# TASK ITEM
Return each line below exactly as it reads, and omit any image in it.

(Collected data entries)

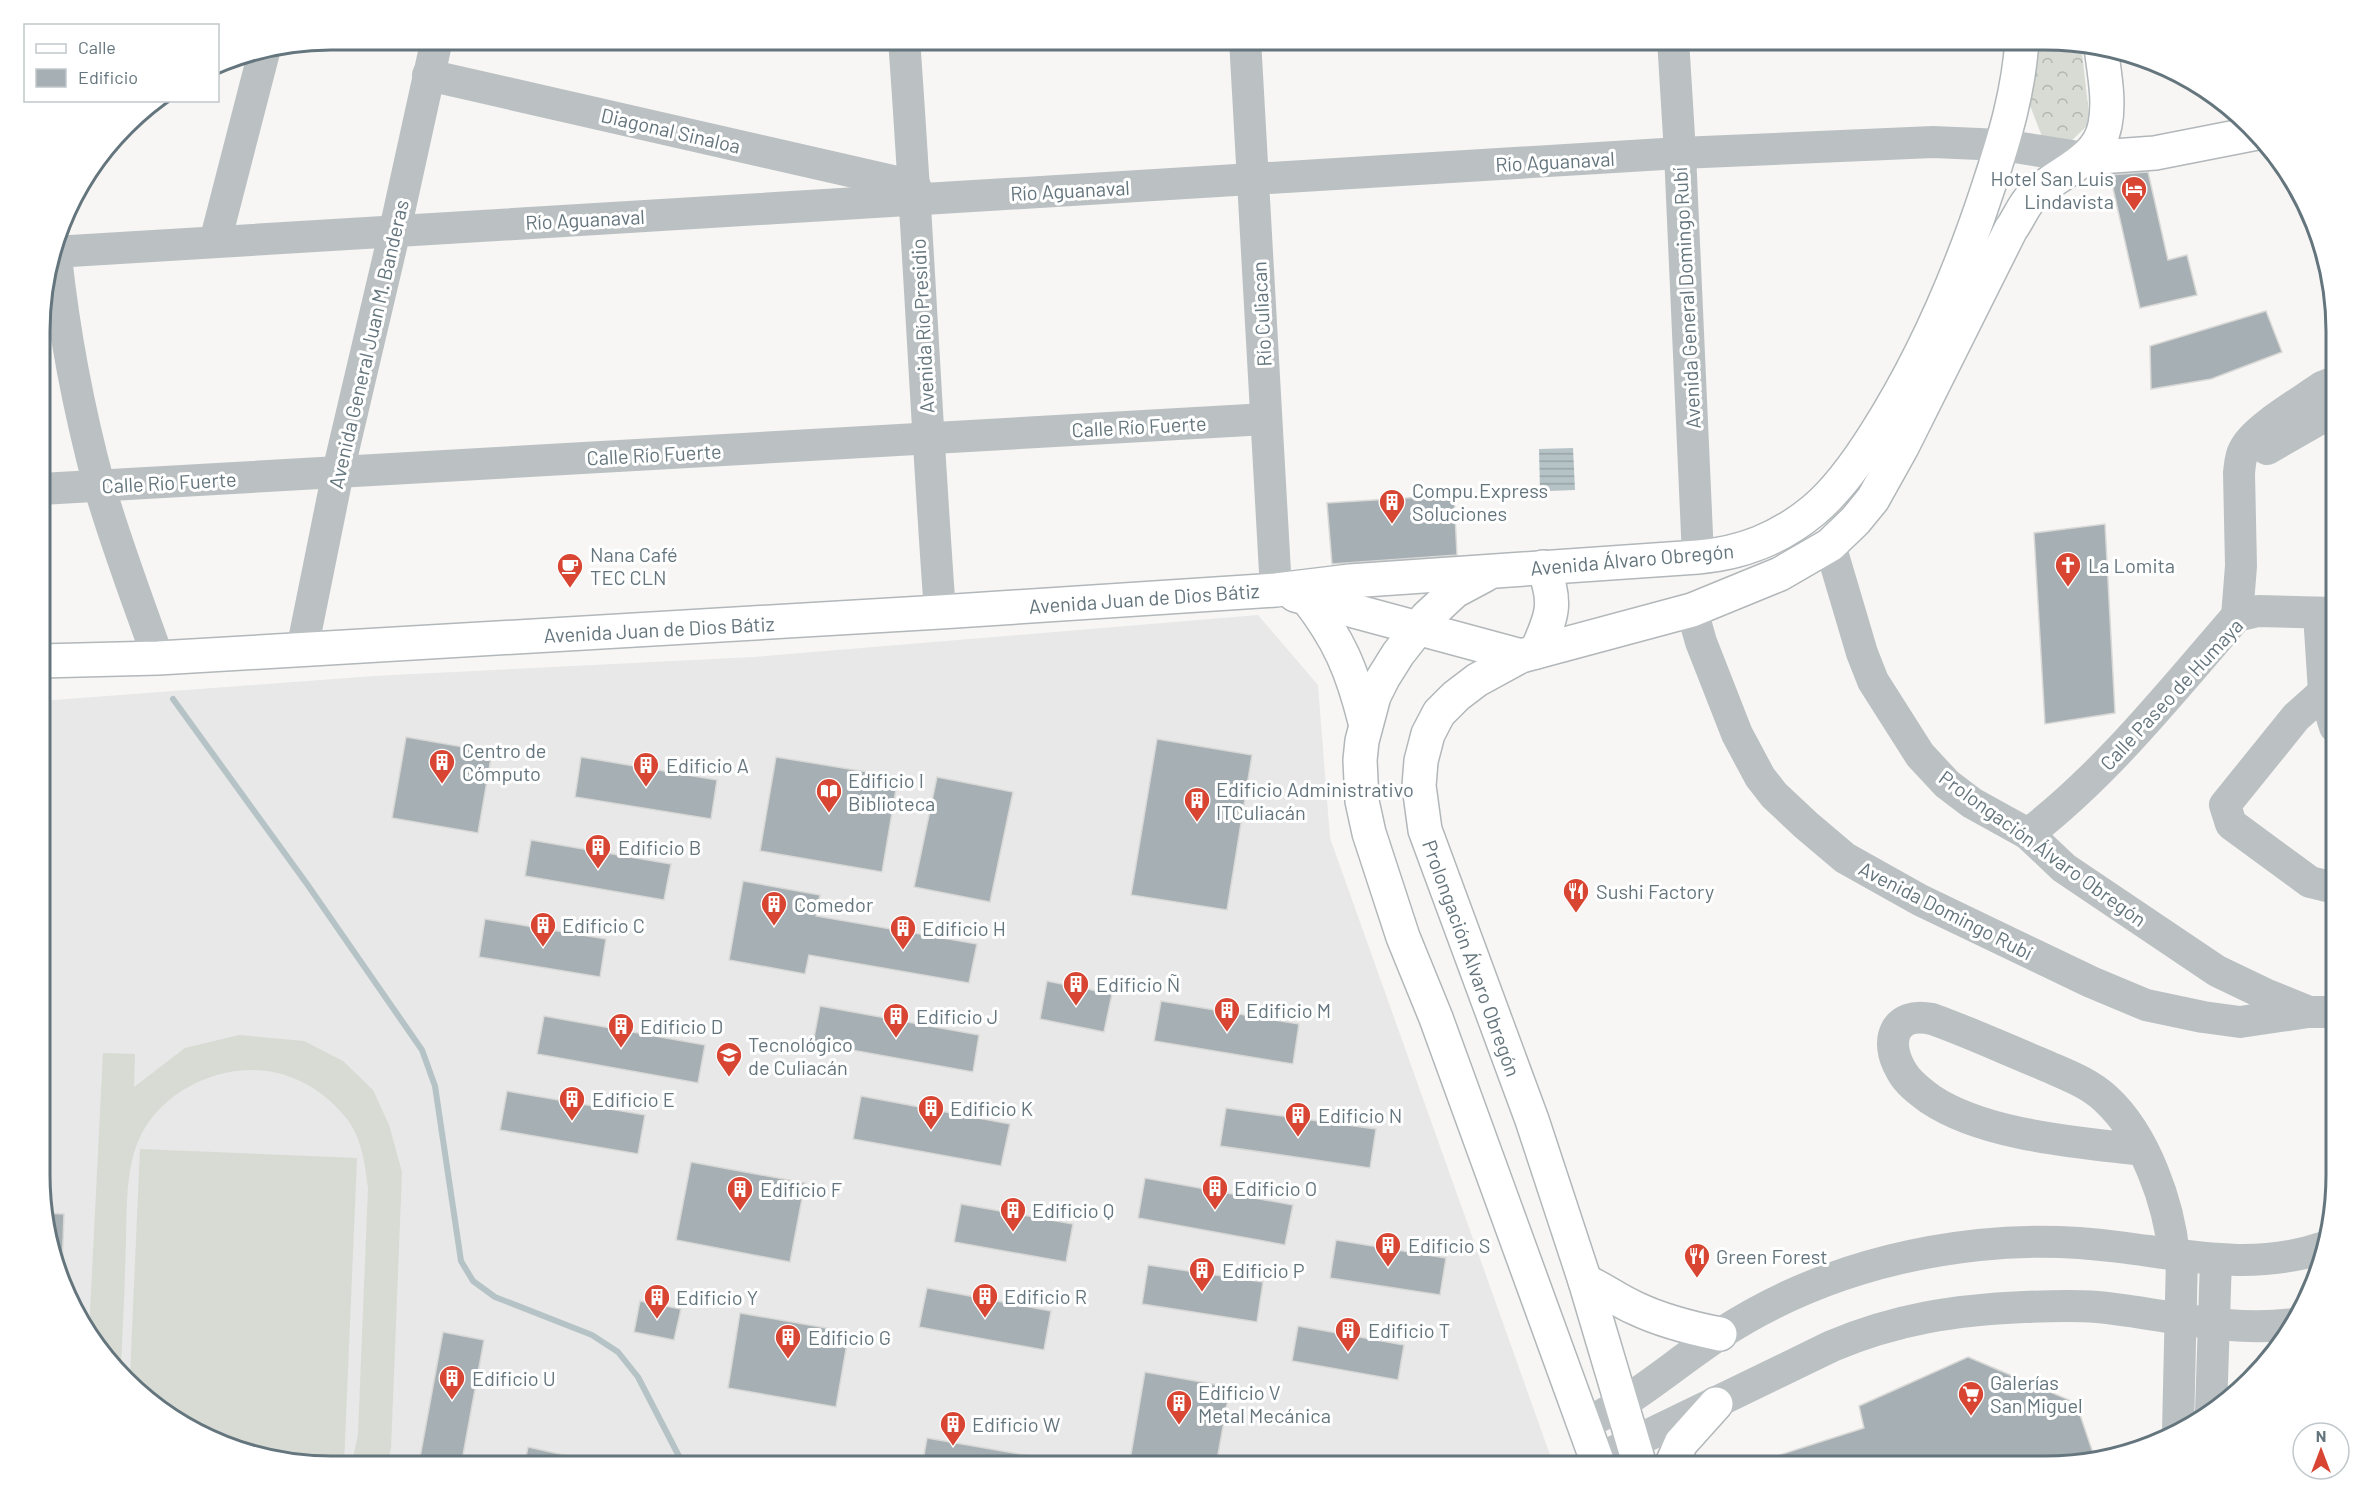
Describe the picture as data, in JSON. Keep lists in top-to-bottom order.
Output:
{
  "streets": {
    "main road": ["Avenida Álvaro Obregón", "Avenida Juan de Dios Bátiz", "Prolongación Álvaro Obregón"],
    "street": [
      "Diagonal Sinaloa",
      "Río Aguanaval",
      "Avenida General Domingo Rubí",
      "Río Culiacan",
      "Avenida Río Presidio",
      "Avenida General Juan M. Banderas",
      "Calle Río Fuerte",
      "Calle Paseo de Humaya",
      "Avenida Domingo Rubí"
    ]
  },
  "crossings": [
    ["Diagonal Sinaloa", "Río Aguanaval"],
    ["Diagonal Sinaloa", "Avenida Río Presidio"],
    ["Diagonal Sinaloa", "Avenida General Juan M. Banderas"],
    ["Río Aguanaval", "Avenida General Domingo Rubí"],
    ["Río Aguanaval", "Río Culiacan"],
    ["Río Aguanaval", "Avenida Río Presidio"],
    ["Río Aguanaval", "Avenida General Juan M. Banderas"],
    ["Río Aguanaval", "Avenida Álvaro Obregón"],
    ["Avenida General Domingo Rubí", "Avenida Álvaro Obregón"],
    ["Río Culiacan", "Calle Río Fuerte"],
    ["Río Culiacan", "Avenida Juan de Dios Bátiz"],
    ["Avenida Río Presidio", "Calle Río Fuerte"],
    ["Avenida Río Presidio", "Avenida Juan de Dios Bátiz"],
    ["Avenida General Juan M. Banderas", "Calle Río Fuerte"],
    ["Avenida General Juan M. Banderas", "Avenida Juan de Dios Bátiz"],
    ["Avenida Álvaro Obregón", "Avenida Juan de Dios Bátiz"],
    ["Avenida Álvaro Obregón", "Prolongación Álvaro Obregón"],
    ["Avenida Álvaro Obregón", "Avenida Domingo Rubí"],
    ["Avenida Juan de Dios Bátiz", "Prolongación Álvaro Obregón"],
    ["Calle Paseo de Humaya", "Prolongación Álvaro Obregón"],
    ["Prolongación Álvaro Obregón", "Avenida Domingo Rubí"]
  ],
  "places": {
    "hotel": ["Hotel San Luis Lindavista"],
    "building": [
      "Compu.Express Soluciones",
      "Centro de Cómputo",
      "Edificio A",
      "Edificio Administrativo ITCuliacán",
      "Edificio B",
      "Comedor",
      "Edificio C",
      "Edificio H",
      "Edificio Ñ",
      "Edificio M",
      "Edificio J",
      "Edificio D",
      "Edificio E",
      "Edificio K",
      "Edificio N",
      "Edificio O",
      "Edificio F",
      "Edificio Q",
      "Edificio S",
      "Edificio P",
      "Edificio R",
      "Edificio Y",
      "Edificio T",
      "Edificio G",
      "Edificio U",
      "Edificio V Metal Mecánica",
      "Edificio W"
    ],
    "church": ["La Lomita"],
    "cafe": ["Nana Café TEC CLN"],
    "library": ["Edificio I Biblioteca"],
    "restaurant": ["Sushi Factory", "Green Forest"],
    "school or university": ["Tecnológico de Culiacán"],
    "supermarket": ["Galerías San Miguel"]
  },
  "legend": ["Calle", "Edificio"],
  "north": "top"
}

# RESULT FOR THIS EXERCISE
Describe the picture as data, in JSON. Keep lists in top-to-bottom order.
Output:
{
  "streets": {
    "main road": ["Avenida Álvaro Obregón", "Avenida Juan de Dios Bátiz", "Prolongación Álvaro Obregón"],
    "street": [
      "Diagonal Sinaloa",
      "Río Aguanaval",
      "Avenida General Domingo Rubí",
      "Río Culiacan",
      "Avenida Río Presidio",
      "Avenida General Juan M. Banderas",
      "Calle Río Fuerte",
      "Calle Paseo de Humaya",
      "Avenida Domingo Rubí"
    ]
  },
  "crossings": [
    ["Diagonal Sinaloa", "Río Aguanaval"],
    ["Diagonal Sinaloa", "Avenida Río Presidio"],
    ["Diagonal Sinaloa", "Avenida General Juan M. Banderas"],
    ["Río Aguanaval", "Avenida General Domingo Rubí"],
    ["Río Aguanaval", "Río Culiacan"],
    ["Río Aguanaval", "Avenida Río Presidio"],
    ["Río Aguanaval", "Avenida General Juan M. Banderas"],
    ["Río Aguanaval", "Avenida Álvaro Obregón"],
    ["Avenida General Domingo Rubí", "Avenida Álvaro Obregón"],
    ["Río Culiacan", "Calle Río Fuerte"],
    ["Río Culiacan", "Avenida Juan de Dios Bátiz"],
    ["Avenida Río Presidio", "Calle Río Fuerte"],
    ["Avenida Río Presidio", "Avenida Juan de Dios Bátiz"],
    ["Avenida General Juan M. Banderas", "Calle Río Fuerte"],
    ["Avenida General Juan M. Banderas", "Avenida Juan de Dios Bátiz"],
    ["Avenida Álvaro Obregón", "Avenida Juan de Dios Bátiz"],
    ["Avenida Álvaro Obregón", "Prolongación Álvaro Obregón"],
    ["Avenida Álvaro Obregón", "Avenida Domingo Rubí"],
    ["Avenida Juan de Dios Bátiz", "Prolongación Álvaro Obregón"],
    ["Calle Paseo de Humaya", "Prolongación Álvaro Obregón"],
    ["Prolongación Álvaro Obregón", "Avenida Domingo Rubí"]
  ],
  "places": {
    "hotel": ["Hotel San Luis Lindavista"],
    "building": [
      "Compu.Express Soluciones",
      "Centro de Cómputo",
      "Edificio A",
      "Edificio Administrativo ITCuliacán",
      "Edificio B",
      "Comedor",
      "Edificio C",
      "Edificio H",
      "Edificio Ñ",
      "Edificio M",
      "Edificio J",
      "Edificio D",
      "Edificio E",
      "Edificio K",
      "Edificio N",
      "Edificio O",
      "Edificio F",
      "Edificio Q",
      "Edificio S",
      "Edificio P",
      "Edificio R",
      "Edificio Y",
      "Edificio T",
      "Edificio G",
      "Edificio U",
      "Edificio V Metal Mecánica",
      "Edificio W"
    ],
    "church": ["La Lomita"],
    "cafe": ["Nana Café TEC CLN"],
    "library": ["Edificio I Biblioteca"],
    "restaurant": ["Sushi Factory", "Green Forest"],
    "school or university": ["Tecnológico de Culiacán"],
    "supermarket": ["Galerías San Miguel"]
  },
  "legend": ["Calle", "Edificio"],
  "north": "top"
}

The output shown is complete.